I know Vail resorts announced drug testing for all their employees something like 8 years ago. The quietly dropped that policy as they could not get staff, therefore having problems running the resort. Everyone smokes in a ski town. It's just part of the culture. So for Vail I think it boils down to the job you do. If you are driving a snowcat, you'll probably get tested, if you are bussing tables probably not. 

Either way clean up for now. Then when you are in the job you can smoke up again. Being clean and up above 8,000 ft should make for a fantastic buzzzzzzzz.


----------



## Guest (Dec 14, 2007)

Just visiting for a week... I try to go twice a season...

Let me know where your working!


----------



## Guest (Feb 2, 2008)

Just a little update for everyone. There was no drug test for Snowmass lift op's. What a great season out here too. We are looking at over 3 feet of snow this week. I've been hitting tree runs for the whole week and I can find untouched snow every time I come down the hill. Freaking awesome place.
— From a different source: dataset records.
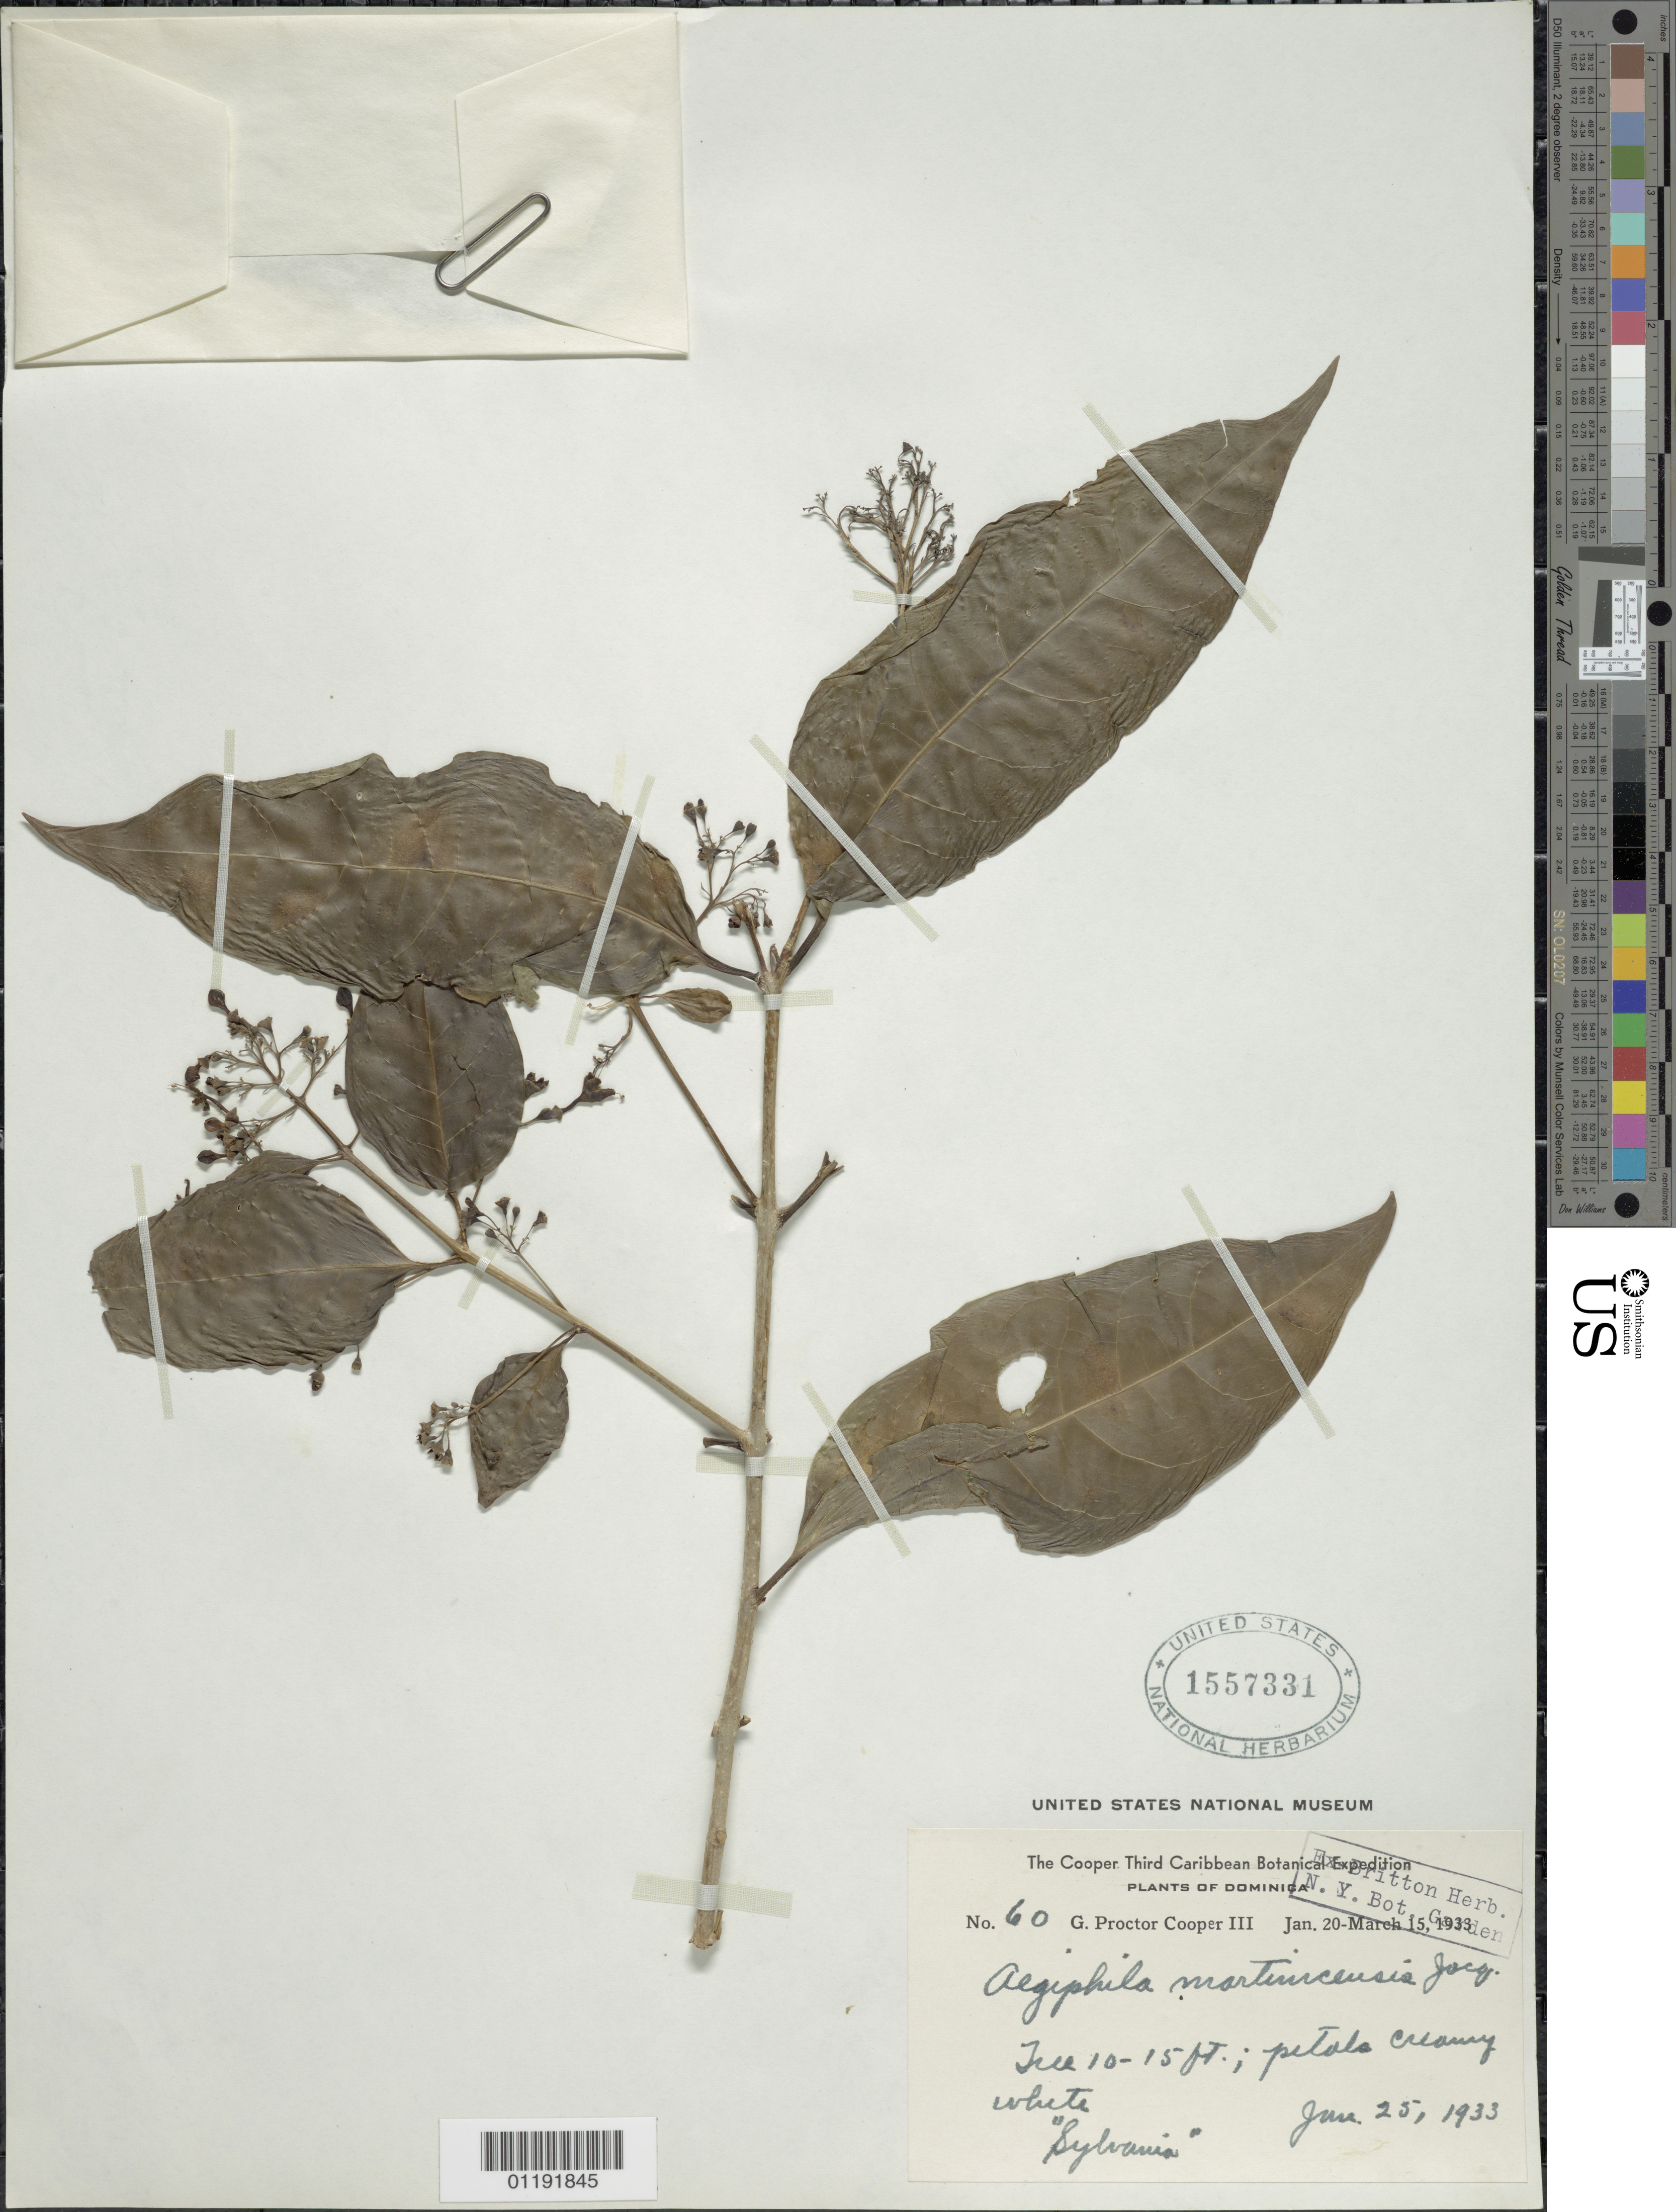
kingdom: Plantae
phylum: Tracheophyta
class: Magnoliopsida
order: Lamiales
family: Lamiaceae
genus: Aegiphila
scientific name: Aegiphila martinicensis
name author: Jacq.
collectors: G. Cooper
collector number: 60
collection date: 1933-06-25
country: Dominica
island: Dominica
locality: Sylvania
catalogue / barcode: US 1557331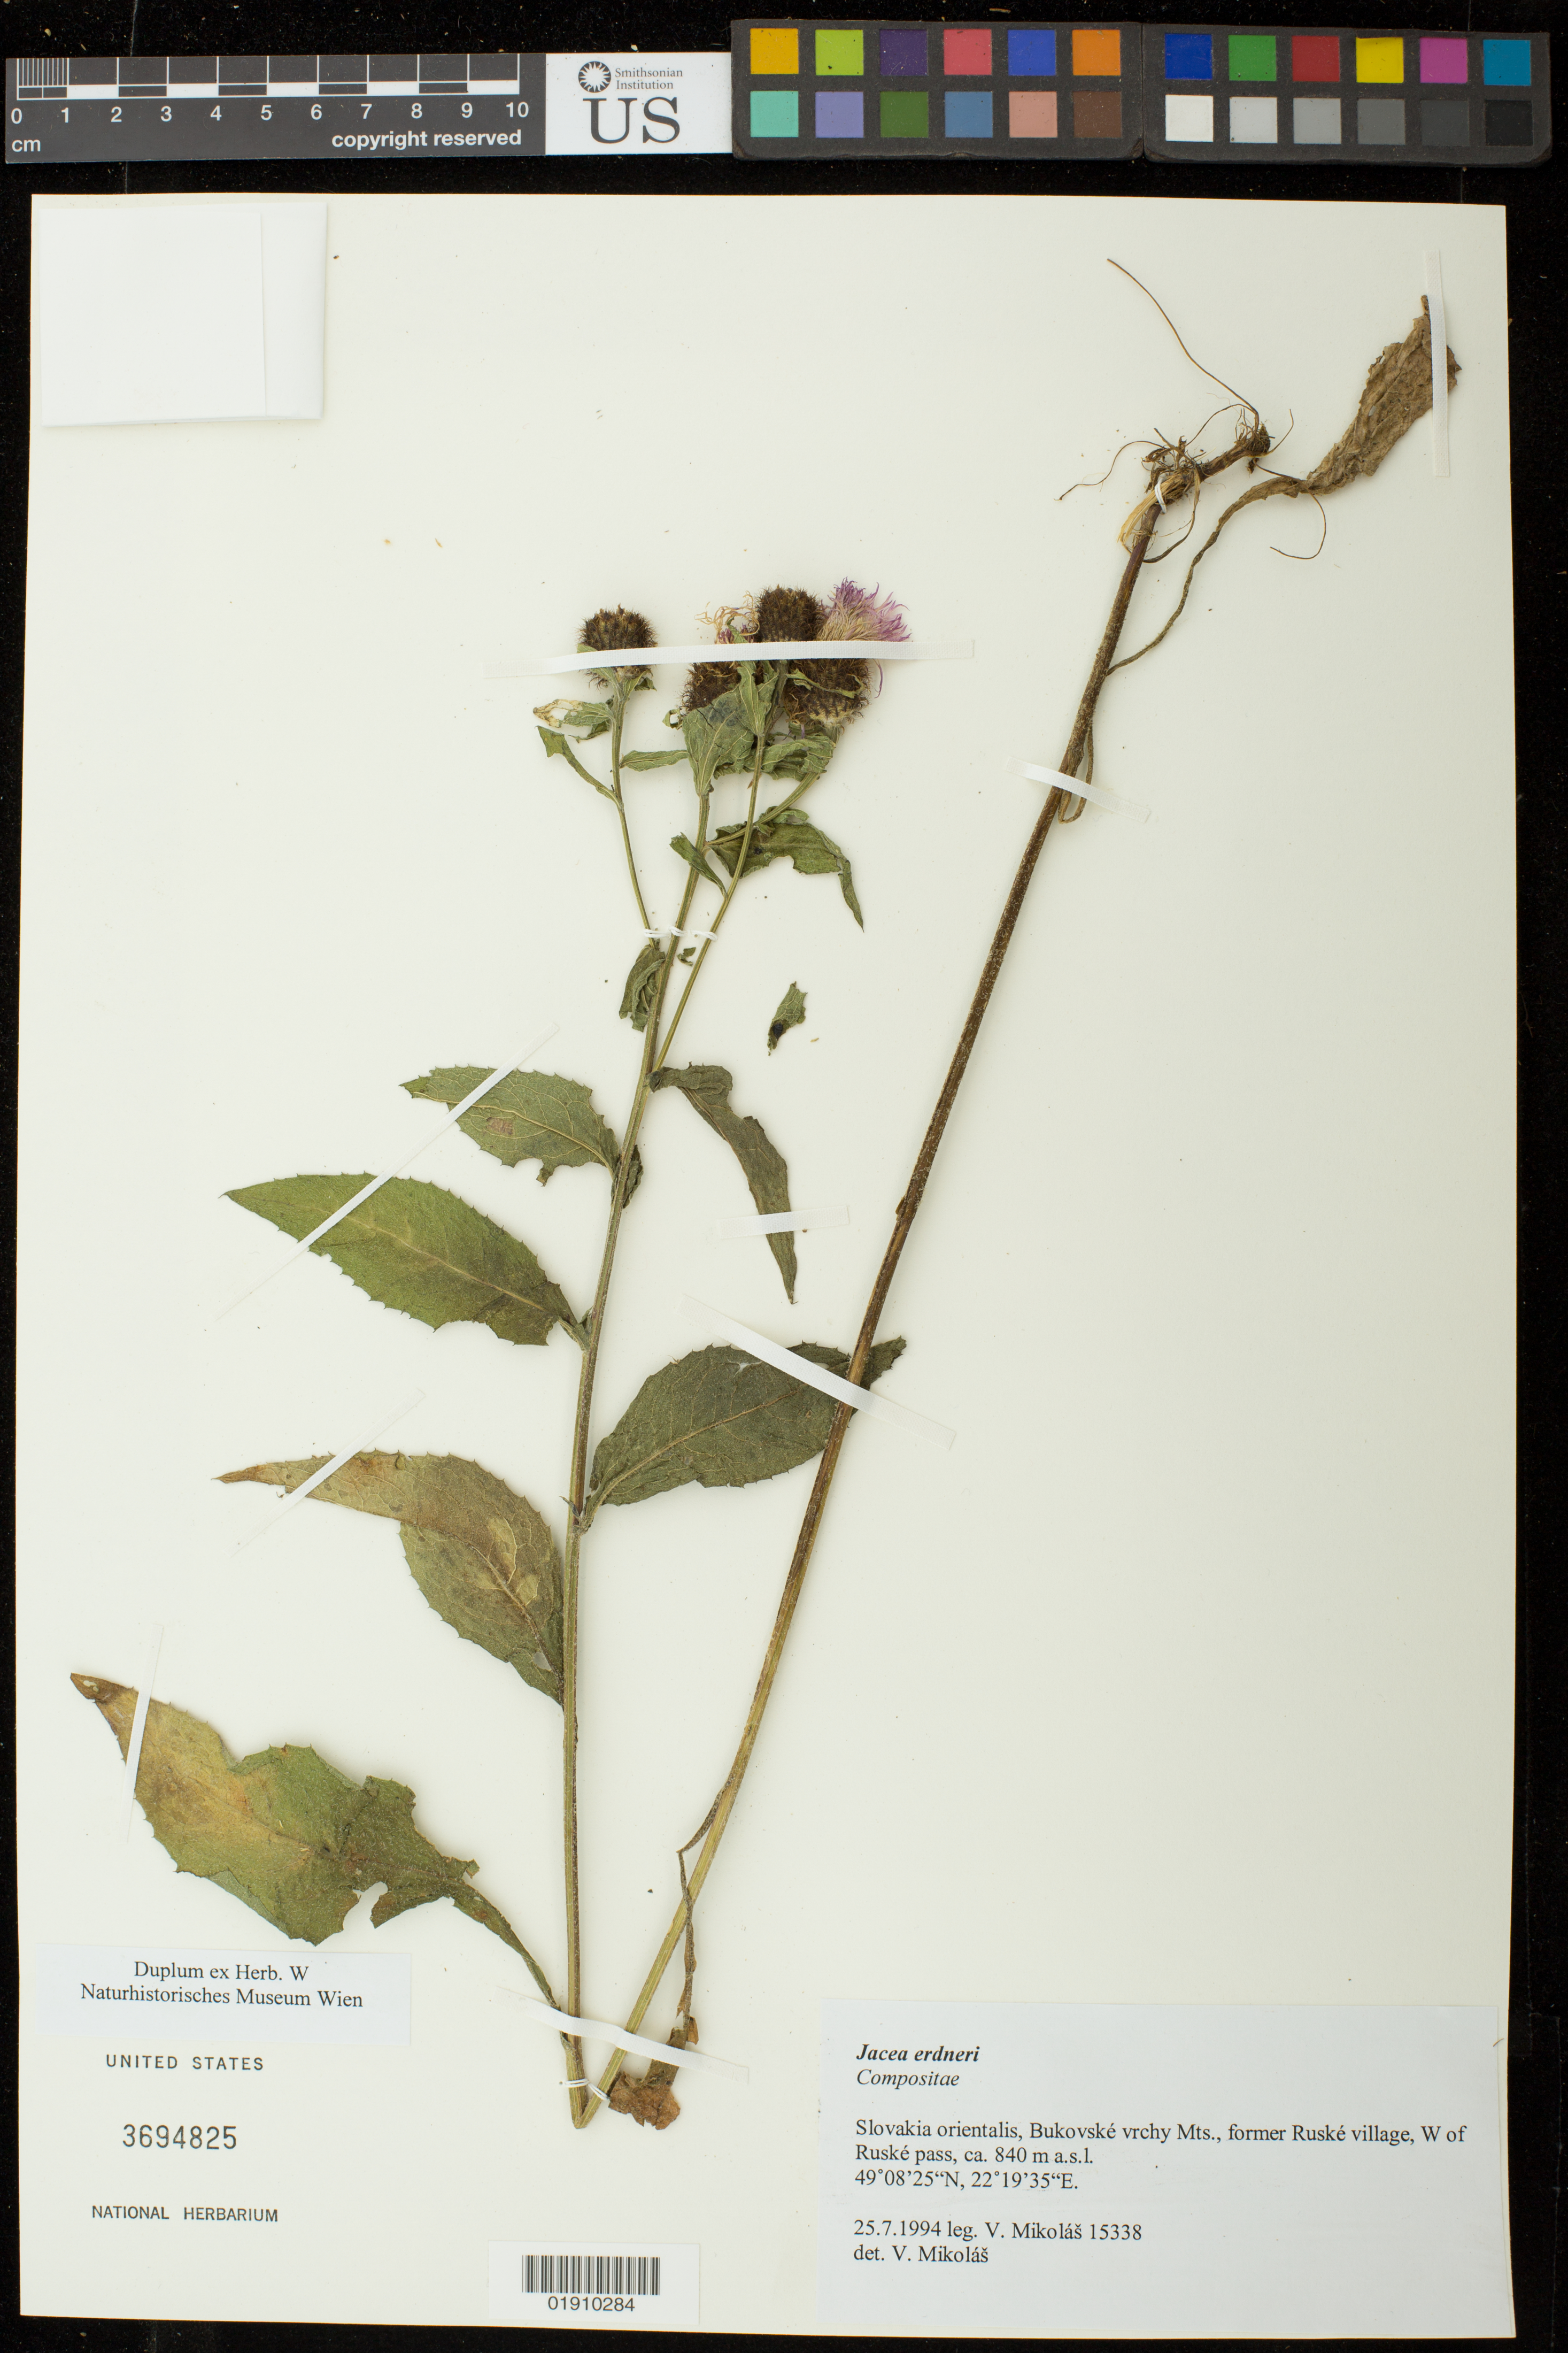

Snowmass is where its at... and Highlands isn't too bad either.


----------



## Guest (Feb 27, 2008)

I think theres some sort of a physical connection between the adrenaline rush of boarding were all addicted to and the other addictions we might have...  I don't do a lot of drugs, but the stuff I have done always seems to make me feel mad chill like I usually feel after a full day of boarding... altho I don't think anything replaces that feeling.


----------